What to do
(a) From the passage on Kafka, pull out the text starting with "Here is a cento" and going on through "monstrous and ill-fated.", copied word for word.
(b) According to the passage on Kafka, what did Kafka read aloud to his literary friends on the evening they roared with laughter?

D & G decided to bring the hammer down on these reflexive doomsayers, to restore some of the joy and vibrant panache to Kafka studies. They wanted to bring him "`a little of this joy, this amorous political life that he knew how to offer, how to invent. So many dead writers must have wept over what was written about them. [We] hope that Kafka enjoyed the book that we wrote about him'"(xxv). It is useful to recall the evening Kafka read the opening chapter of *The Trial* to his circle of literary friends, assailed by roars of laughter, Kafka himself laughing so hard he had to constantly stop reading to wipe tears from his eyes. The ramifications of this episode have been repressed and overturned by the necrophilic martyrology of a reflexive Kafka scholarship. For here we have gone beyond any mere "laughter of the Abyss," the impish cackle of "black comedy," the doomed precincts of Camus's "cosmology of the Absurd." Kafka's hilarity is a laughter of resistance, of felicity, of squeezing some measure of freedom out of our peremptory and obstructionist universe. As argued in this text, the battle is within and against the political, economic, technological, bureaucratic, judiciary, and linguistic machines which held Kafka's language in thrall to its obstacles and terrors.

Here is a cento of principles developed by D & G in their dissenting text, the prolegomenon to any future in Kafka scholarship:

1. Isolation from the Law is not merely the absence of God (coinciding with the SNAFU of metaphysical realism) but rather entails the eternal suspension of judgement, ultimately an Artaudian desire "to have done with Judgement."

2. The question of ASCESIS. Deleuze has long underscored the idea that when a writer or philosopher espouses an "ascetic" lifestyle it is only as a means to achieving a more subterranean pitch of libertinism (or Life). Kafka had plenty of opportunities for conventional happiness, to live the life of a Max Brod, for example. Rather he followed the witch's wind of literary apprenticeship, a far profounder Life although, from a judgemental distance, appearing monstrous and ill-fated.

3. Kafka's oeuvre is characterized by a complete lack of *complacency*, and stands accordingly as a total rejection of every problematic of Failure. His suicidal fantasies, then, were not merely an agonizing cry of despair, but also a series of unmerciful thought-experiments designed to charge the literary machine, to clear the waters for fresh speculation.

4. Reflexive scholarship tends to move backward from unknowns to knowns (i.e. the castle is God, the beetle is oedipal frustration, the penal colony is fascism, the singing mouse is a writer, and writers are those who express CONTENT and represent THINGS). Rather we should take Walter Benjamin to his limit, by acclimatizing ourselves to a mode of literature "that consists in propelling the most diverse contents on the basis of (nonsignifying) ruptures and intertwinings of the most heterogeneous orders of signs and powers"(xvii).

5. Renovate the battlefield...: reterritorialize Kafka's "metaphysical" estrangement onto the concrete political arrangements with which he engaged throughout his life. Understand the political or "fantasmatic" nature of Kafka's simulations, that his fictions are not merely an allegory of resistance to fascism, but the infiltration of a ruptured sensibility into the fascistic functioning of the Law, a node of deterritorialization inside the torn apart.

Given information

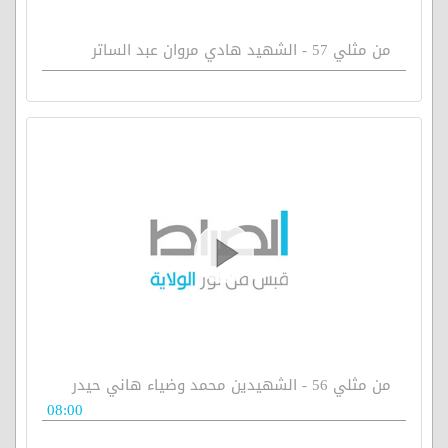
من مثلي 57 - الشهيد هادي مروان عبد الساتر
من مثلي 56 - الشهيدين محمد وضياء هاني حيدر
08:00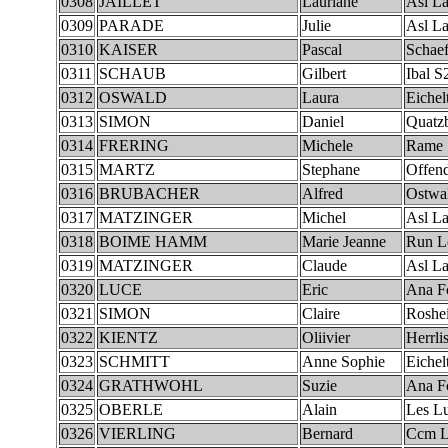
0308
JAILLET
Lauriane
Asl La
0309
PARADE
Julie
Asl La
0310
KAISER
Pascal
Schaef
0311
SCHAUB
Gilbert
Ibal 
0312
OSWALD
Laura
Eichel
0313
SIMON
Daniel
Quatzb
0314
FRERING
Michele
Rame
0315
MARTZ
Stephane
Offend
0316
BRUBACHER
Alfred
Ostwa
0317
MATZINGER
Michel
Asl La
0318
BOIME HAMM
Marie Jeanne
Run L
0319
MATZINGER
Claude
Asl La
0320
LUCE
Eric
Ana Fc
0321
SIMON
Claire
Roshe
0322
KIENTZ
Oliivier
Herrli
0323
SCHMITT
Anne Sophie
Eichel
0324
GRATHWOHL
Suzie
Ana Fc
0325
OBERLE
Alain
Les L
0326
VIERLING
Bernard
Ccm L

Answers to the tasks
(a)
Here is a cento of principles developed by D & G in their dissenting text, the prolegomenon to any future in Kafka scholarship:

1. Isolation from the Law is not merely the absence of God (coinciding with the SNAFU of metaphysical realism) but rather entails the eternal suspension of judgement, ultimately an Artaudian desire "to have done with Judgement."

2. The question of ASCESIS. Deleuze has long underscored the idea that when a writer or philosopher espouses an "ascetic" lifestyle it is only as a means to achieving a more subterranean pitch of libertinism (or Life). Kafka had plenty of opportunities for conventional happiness, to live the life of a Max Brod, for example. Rather he followed the witch's wind of literary apprenticeship, a far profounder Life although, from a judgemental distance, appearing monstrous and ill-fated.

(b) The opening chapter of *The Trial*.